In her mind, she was convinced it was an Art to keep the interest of a husband/wife, or boyfriend/girlfriend. She often frowned when her grandchildren got carried away by the "Fric and Frac" syndrome. The time in a relationship when one or both partners find it absolutely necessary to spend each waking moment together, until it got to the brink of cloying observers' stomaches and irritating themselves.

Her views on love were reminiscient to the teachings of the poet Khalil Gabran. Love only happened over many years of knowing each other and experiencing the thorns that life had to offer. In her mind, she felt it was during these times that Lovers found out what their partner was made of. She felt that clinging or holding on too tight to someone, only pushed them further away, because the heart needed time to practice the art of missing the object of one's affections. Granny Gheeta often emphasized that love was a state of mind and that it was possible to be away from someone and still feel very connected.

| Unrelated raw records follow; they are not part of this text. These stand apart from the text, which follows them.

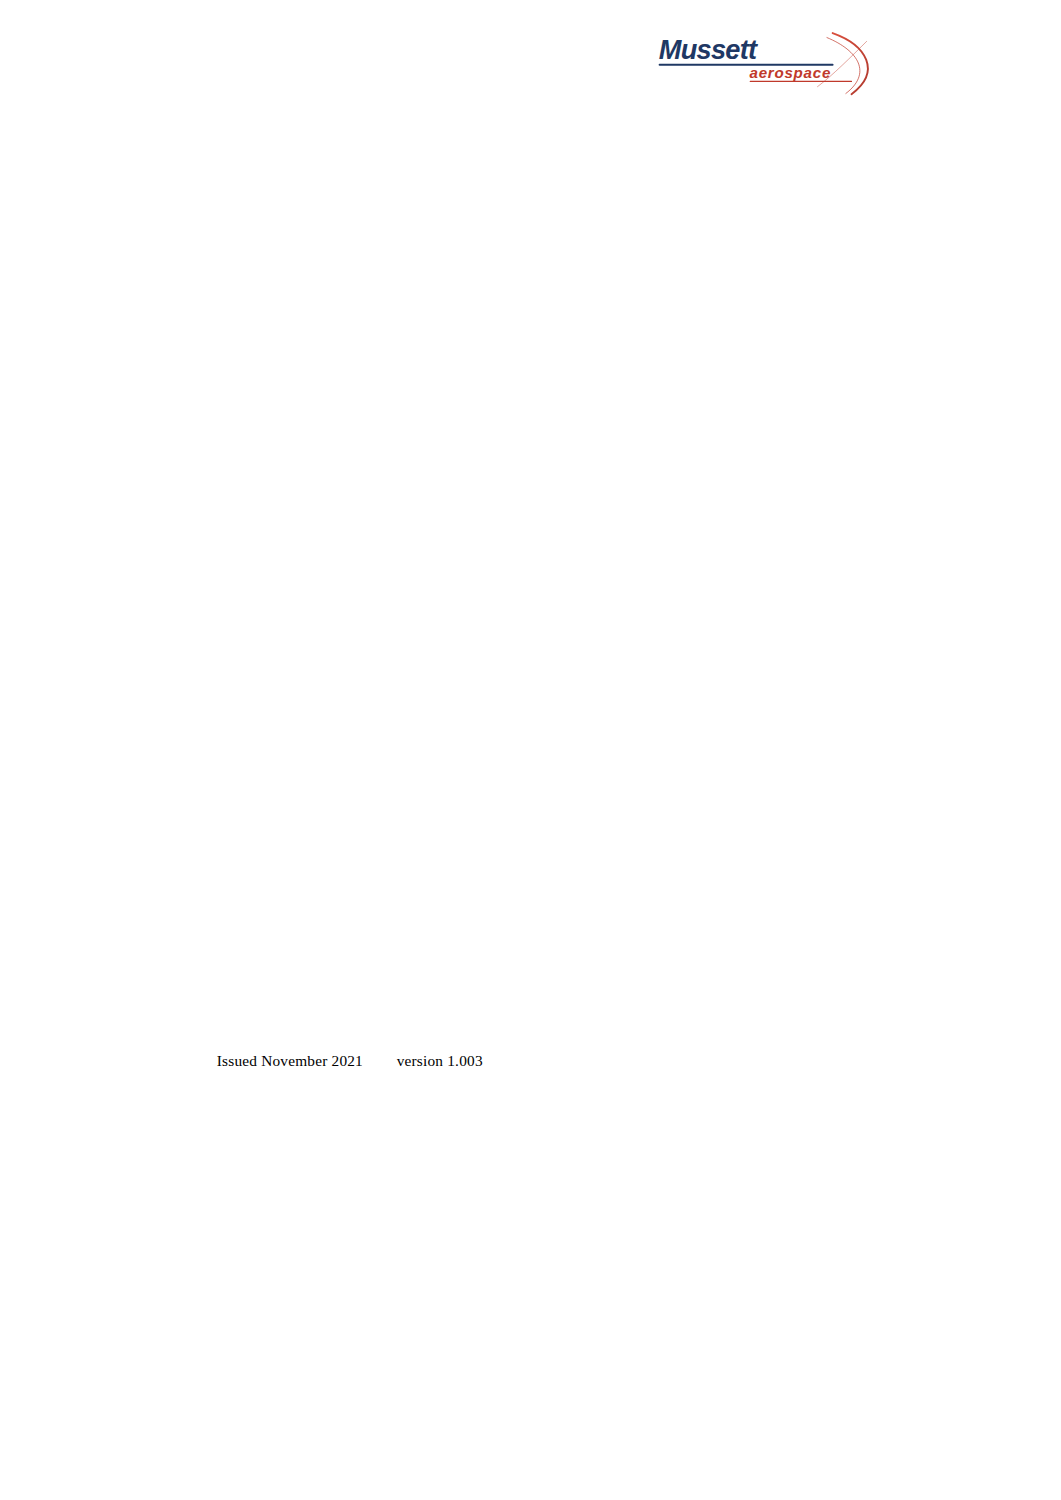Mussett aerospace
Issued November 2021 version 1.003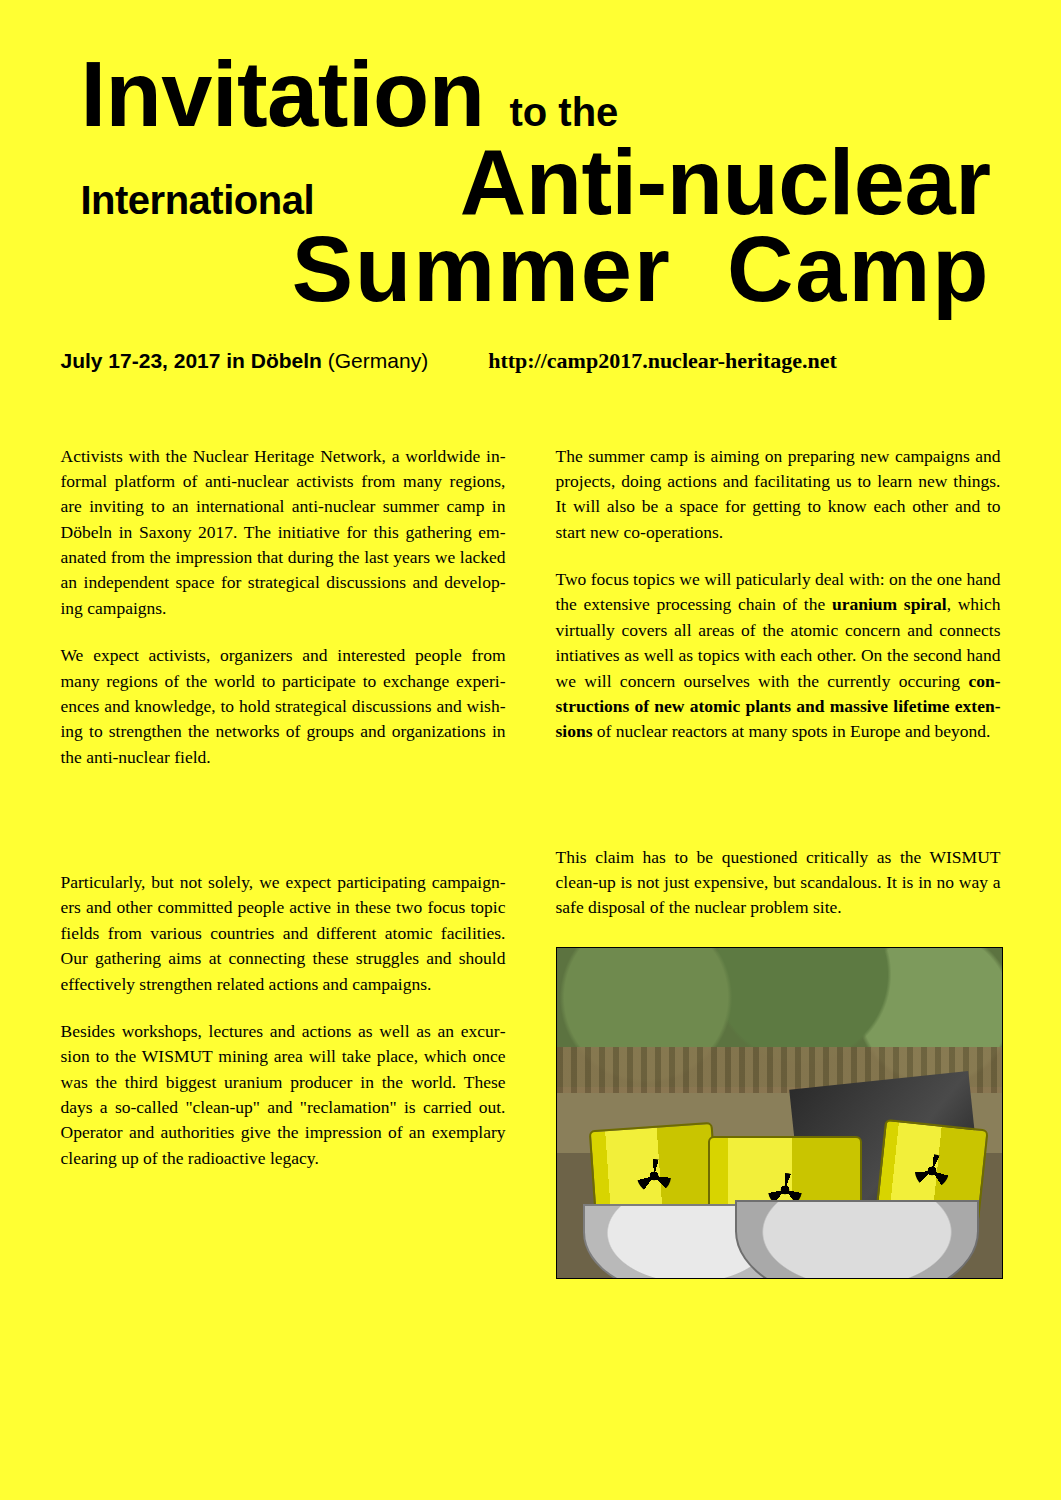Invitation to the
International Anti-nuclear
Summer Camp
July 17-23, 2017 in Döbeln (Germany) http://camp2017.nuclear-heritage.net
Activists with the Nuclear Heritage Network, a worldwide informal platform of anti-nuclear activists from many regions, are inviting to an international anti-nuclear summer camp in Döbeln in Saxony 2017. The initiative for this gathering emanated from the impression that during the last years we lacked an independent space for strategical discussions and developing campaigns.
We expect activists, organizers and interested people from many regions of the world to participate to exchange experiences and knowledge, to hold strategical discussions and wishing to strengthen the networks of groups and organizations in the anti-nuclear field.
Particularly, but not solely, we expect participating campaigners and other committed people active in these two focus topic fields from various countries and different atomic facilities. Our gathering aims at connecting these struggles and should effectively strengthen related actions and campaigns.
Besides workshops, lectures and actions as well as an excursion to the WISMUT mining area will take place, which once was the third biggest uranium producer in the world. These days a so-called "clean-up" and "reclamation" is carried out. Operator and authorities give the impression of an exemplary clearing up of the radioactive legacy.
The summer camp is aiming on preparing new campaigns and projects, doing actions and facilitating us to learn new things. It will also be a space for getting to know each other and to start new co-operations.
Two focus topics we will paticularly deal with: on the one hand the extensive processing chain of the uranium spiral, which virtually covers all areas of the atomic concern and connects intiatives as well as topics with each other. On the second hand we will concern ourselves with the currently occuring constructions of new atomic plants and massive lifetime extensions of nuclear reactors at many spots in Europe and beyond.
This claim has to be questioned critically as the WISMUT clean-up is not just expensive, but scandalous. It is in no way a safe disposal of the nuclear problem site.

When any of her grandchildren had a meltdown regarding their relationships because they were quarreling for more time or attention. She would always respond. "Sometimes all that togetherness is not good, you have to give each other space, so that you miss each other."

Granny often commented, "If two people become like Fric and Frac, joined at the hip, after a while, one or both partners will get tired and move on to greener pastures. Like plants, love needs space and oxygen to grow.

During her lifetime, Granny was privy to many dramas of teenage boyfriend/girlfriend scenarios. The complaints were always the same, "Granny, he/she doesn't spend enough time with me, or why can't we do things together?"

Granny abhored these pesky complaints because she knew that if each person lived their life normally and kept their committment in mind,  the relationship would eventually progress to an ultimate meeting of the minds.

She always scolded, that it was not necessary to always become suspicious of your paramour if he/she wanted to go off on a tangent. Her thoughts insinuated that some men had a tendency to want to explore life, and it was a woman's place to distract herself with other important matters. If one ignored these moments and did not  succumbto a man's flakiness, a woman would eventually see the rainbow on the other side of the relationship.

Granny Gheeta was sure that if one chose to compete with a partner or keep score of their misgivings, it would lead  to a path of whackiness and unhappiness. It was setting each otherup for a lifetime of misery.
 
Playing Nancy Drew or Ellery Queen whenever a love interest acted  "off kilter" would only end up to a well deserved stay in Bellevue.

My Granny often stressed thedifferences between men and women, and how they loved differently. It was her opinion, that a smart woman would rise above any occasion a man subjected her to, and that a man would eventually surrender to a woman who gave him a "run for his money".

It was her staunch belief, that even after marriage it was important for both parties to keep the mystery going. Therefore, it was prudent for both parties to nix the idea of "shacking up" before marriage.

It was more exciting and fun to let the drama of every day living unfold after the "I Dos".

When it came to matters of the heart Granny Gheeta was like a genie in a bottle, she understood that love did not run smoothly; however if each partner operated on their own frequency, while knowing the secret of being spiritually connected to each other, there wasn't a need to  have a dead man's hold which would eventually strangle the relationship.

All of Granny's teachings about relationships and love seemed to be overly ambitious, and a goal to attain, but with maturity it all seemed to make sense. If we started relationships in a disciplined manner with positive end results in mind, there would not be a chance to lose at LOVE. Allowing it toreveal itself gently, and magically like a rose, would eventually bring about the results we yearn for.